Ein neues Siegel für den Wohnungsmarkt für Haushalte mit niedrigen Einkommen stellt Wuppertal auf den „Wohn-Prüfstand“. Der Anlass: Die vom Job-Center übernommenen Mieten für Single-Haushalte sind innerhalb von gut sechs Jahren (März 2014 bis August 2020) um 41,8 Prozent gestiegen, während die Verbraucherpreise in diesem Zeitraum nur um 6,5 Prozent zugelegt haben.
„Bei den Mieten wird oft herausgeholt, was herauszuholen ist“, sagt der Leiter des Pestel-Instituts, Matthias Günther. Er hat das Mieter-Gütesiegel „Meinfairmieter“ gegründet, mit dem die Wohnungssuchenden eine bessere Orientierung bei Wohnungsangeboten erhalten sollen. Das Gütesiegel prüft als Wohnungsmarkt-Label insbesondere die soziale Verantwortung von Vermietern.
Zuverlässige Zahlstelle Job-Center
Bei der Mietgestaltung bauten Vermieter auf die Job-Center als ‚zuverlässige Zahlstelle‘, sagt Günther und berichtet: „Diese übernehmen zwar nur die Kosten für Wohnungen ‚einfachen Standards‘. Auf genau diese Wohnungen sind aber nicht nur Hartz-IV-Empfänger angewiesen, sondern eben auch die vielen anderen Haushalte mit niedrigen Einkommen.“ Das Angebot an günstigen Wohnungen sei rar. Gerade Neuvermietungen, so Günther weiter, nutzten viele Vermieter, um Maximalmieten zu erzielen.
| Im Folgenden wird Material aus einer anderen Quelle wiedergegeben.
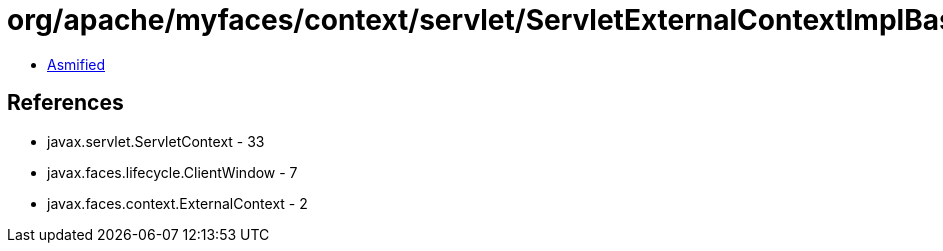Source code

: = org/apache/myfaces/context/servlet/ServletExternalContextImplBase.class

 - link:ServletExternalContextImplBase-asmified.java[Asmified]

== References

 - javax.servlet.ServletContext - 33
 - javax.faces.lifecycle.ClientWindow - 7
 - javax.faces.context.ExternalContext - 2
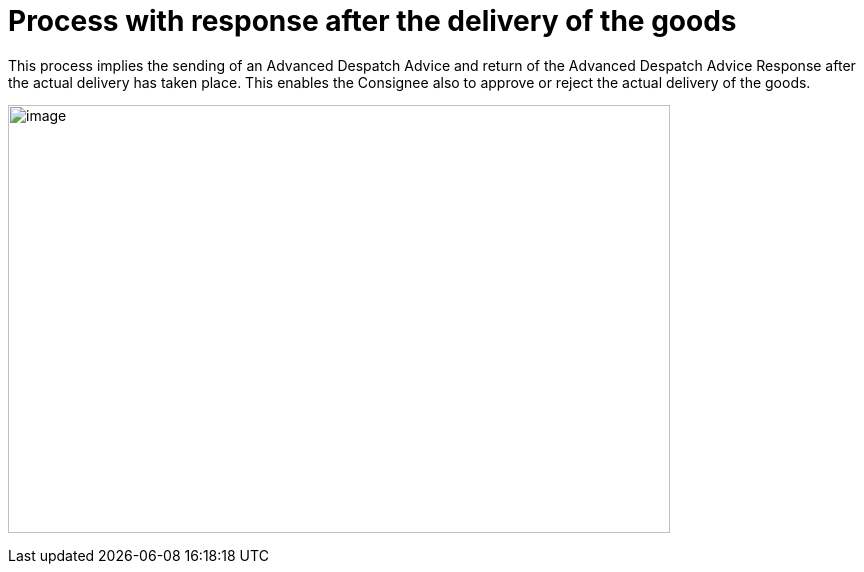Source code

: [[more-advanced-process-use-of-despatch-party]]
= Process with response after the delivery of the goods

This process implies the sending of an Advanced Despatch Advice and return of the Advanced Despatch Advice Response after the actual delivery has taken place. This enables the Consignee also to approve or reject the actual delivery of the goods.

image:images/67-Usecase2.png[image,width=662,height=428]
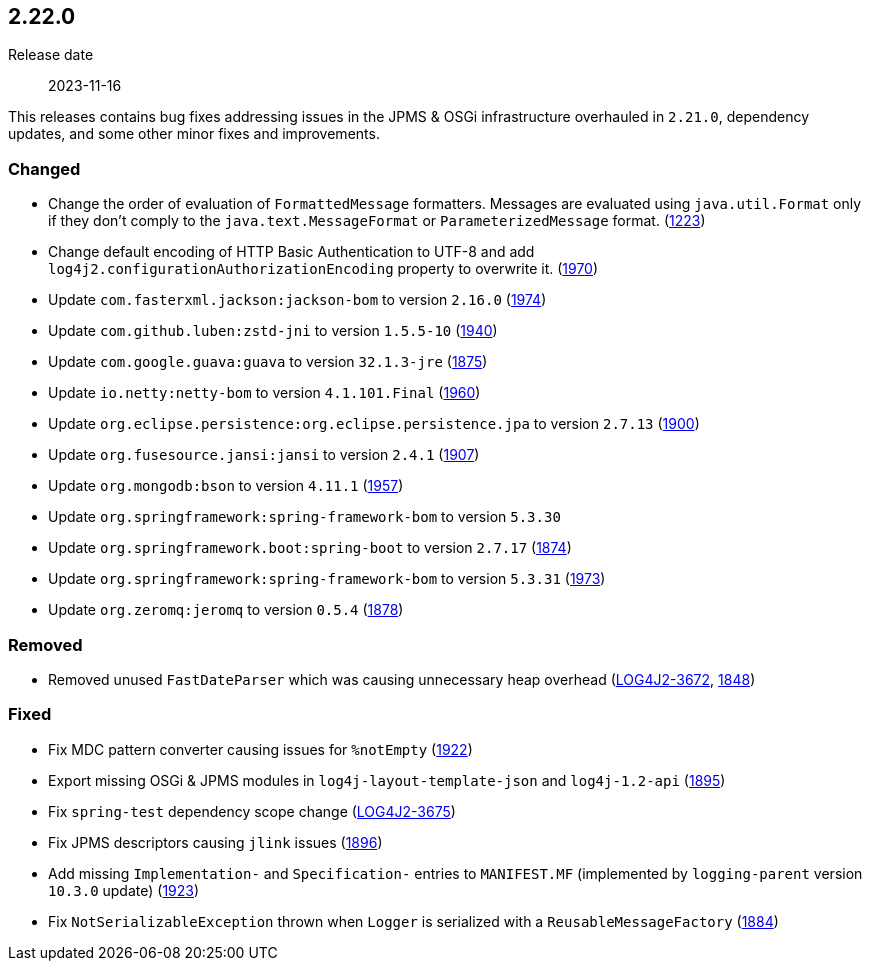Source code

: ////
    Licensed to the Apache Software Foundation (ASF) under one or more
    contributor license agreements.  See the NOTICE file distributed with
    this work for additional information regarding copyright ownership.
    The ASF licenses this file to You under the Apache License, Version 2.0
    (the "License"); you may not use this file except in compliance with
    the License.  You may obtain a copy of the License at

         https://www.apache.org/licenses/LICENSE-2.0

    Unless required by applicable law or agreed to in writing, software
    distributed under the License is distributed on an "AS IS" BASIS,
    WITHOUT WARRANTIES OR CONDITIONS OF ANY KIND, either express or implied.
    See the License for the specific language governing permissions and
    limitations under the License.
////

[#release-notes-2-22-0]
== 2.22.0

Release date:: 2023-11-16

This releases contains bug fixes addressing issues in the JPMS & OSGi infrastructure overhauled in `2.21.0`, dependency updates, and some other minor fixes and improvements.


=== Changed

* Change the order of evaluation of `FormattedMessage` formatters. Messages are evaluated using `java.util.Format` only if they don't comply to the `java.text.MessageFormat` or `ParameterizedMessage` format. (https://github.com/apache/logging-log4j2/issues/1223[1223])
* Change default encoding of HTTP Basic Authentication to UTF-8 and add `log4j2.configurationAuthorizationEncoding` property to overwrite it. (https://github.com/apache/logging-log4j2/issues/1970[1970])
* Update `com.fasterxml.jackson:jackson-bom` to version `2.16.0` (https://github.com/apache/logging-log4j2/pull/1974[1974])
* Update `com.github.luben:zstd-jni` to version `1.5.5-10` (https://github.com/apache/logging-log4j2/pull/1940[1940])
* Update `com.google.guava:guava` to version `32.1.3-jre` (https://github.com/apache/logging-log4j2/pull/1875[1875])
* Update `io.netty:netty-bom` to version `4.1.101.Final` (https://github.com/apache/logging-log4j2/pull/1960[1960])
* Update `org.eclipse.persistence:org.eclipse.persistence.jpa` to version `2.7.13` (https://github.com/apache/logging-log4j2/pull/1900[1900])
* Update `org.fusesource.jansi:jansi` to version `2.4.1` (https://github.com/apache/logging-log4j2/pull/1907[1907])
* Update `org.mongodb:bson` to version `4.11.1` (https://github.com/apache/logging-log4j2/pull/1957[1957])
* Update `org.springframework:spring-framework-bom` to version `5.3.30`
* Update `org.springframework.boot:spring-boot` to version `2.7.17` (https://github.com/apache/logging-log4j2/pull/1874[1874])
* Update `org.springframework:spring-framework-bom` to version `5.3.31` (https://github.com/apache/logging-log4j2/pull/1973[1973])
* Update `org.zeromq:jeromq` to version `0.5.4` (https://github.com/apache/logging-log4j2/pull/1878[1878])

=== Removed

* Removed unused `FastDateParser` which was causing unnecessary heap overhead (https://issues.apache.org/jira/browse/LOG4J2-3672[LOG4J2-3672], https://github.com/apache/logging-log4j2/pull/1848[1848])

=== Fixed

* Fix MDC pattern converter causing issues for `%notEmpty` (https://github.com/apache/logging-log4j2/issues/1922[1922])
* Export missing OSGi & JPMS modules in `log4j-layout-template-json` and `log4j-1.2-api` (https://github.com/apache/logging-log4j2/issues/1895[1895])
* Fix `spring-test` dependency scope change (https://issues.apache.org/jira/browse/LOG4J2-3675[LOG4J2-3675])
* Fix JPMS descriptors causing `jlink` issues (https://github.com/apache/logging-log4j2/issues/1896[1896])
* Add missing `Implementation-` and `Specification-` entries to `MANIFEST.MF` (implemented by `logging-parent` version `10.3.0` update) (https://github.com/apache/logging-log4j2/issues/1923[1923])
* Fix `NotSerializableException` thrown when `Logger` is serialized with a `ReusableMessageFactory` (https://github.com/apache/logging-log4j2/issues/1884[1884])
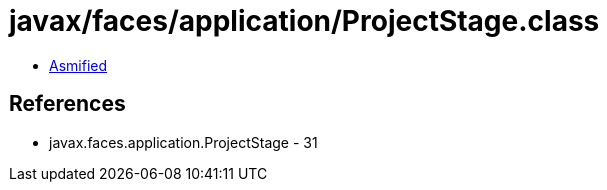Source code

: = javax/faces/application/ProjectStage.class

 - link:ProjectStage-asmified.java[Asmified]

== References

 - javax.faces.application.ProjectStage - 31
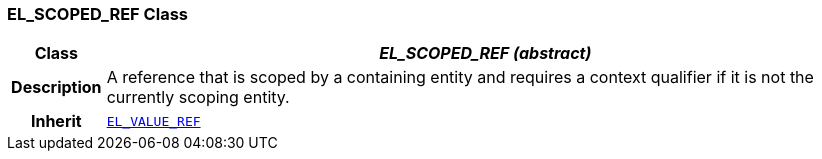 === EL_SCOPED_REF Class

[cols="^1,3,5"]
|===
h|*Class*
2+^h|*__EL_SCOPED_REF (abstract)__*

h|*Description*
2+a|A reference that is scoped by a containing entity and requires a context qualifier if it is not the currently scoping entity.

h|*Inherit*
2+|`<<_el_value_ref_class,EL_VALUE_REF>>`

|===

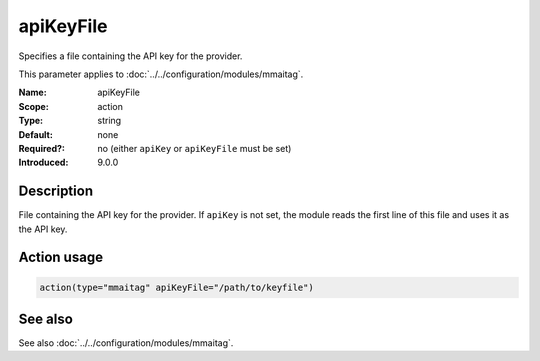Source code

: .. _param-mmaitag-apikey_file:
.. _mmaitag.parameter.action.apikey_file:

apiKeyFile
==========

.. index::
   single: mmaitag; apiKeyFile
   single: apiKeyFile

.. summary-start

Specifies a file containing the API key for the provider.

.. summary-end

This parameter applies to :doc:`../../configuration/modules/mmaitag`.

:Name: apiKeyFile
:Scope: action
:Type: string
:Default: none
:Required?: no (either ``apiKey`` or ``apiKeyFile`` must be set)
:Introduced: 9.0.0

Description
-----------
File containing the API key for the provider. If ``apiKey`` is not set, the
module reads the first line of this file and uses it as the API key.

Action usage
-------------
.. _param-mmaitag-action-apikey_file:
.. _mmaitag.parameter.action.apikey_file-usage:

.. code-block:: rsyslog

   action(type="mmaitag" apiKeyFile="/path/to/keyfile")

See also
--------
See also :doc:`../../configuration/modules/mmaitag`.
Der Staat als Mietentreiber
Das Siegel sieht sich als „Sozial-Kompass für den Wohnungsmarkt“ – und für weite Teile der Bevölkerung relevant. Fast ein Viertel der Beschäftigten arbeitet nach Angaben des Pestel-Instituts bundesweit im Niedriglohnsektor: vom Mindestlohnbezieher über Alleinerziehende bis hin zu Rentnern, die ihre kleine Rente mit einem Minijob aufbesserten. „Der Staat agiert inzwischen mangels eigener Wohnungen als Mietentreiber, weil er Mieten akzeptieren muss, bei denen viele Vermieter offensichtlich die Schmerzgrenze ausreizen“, so Matthias Günther.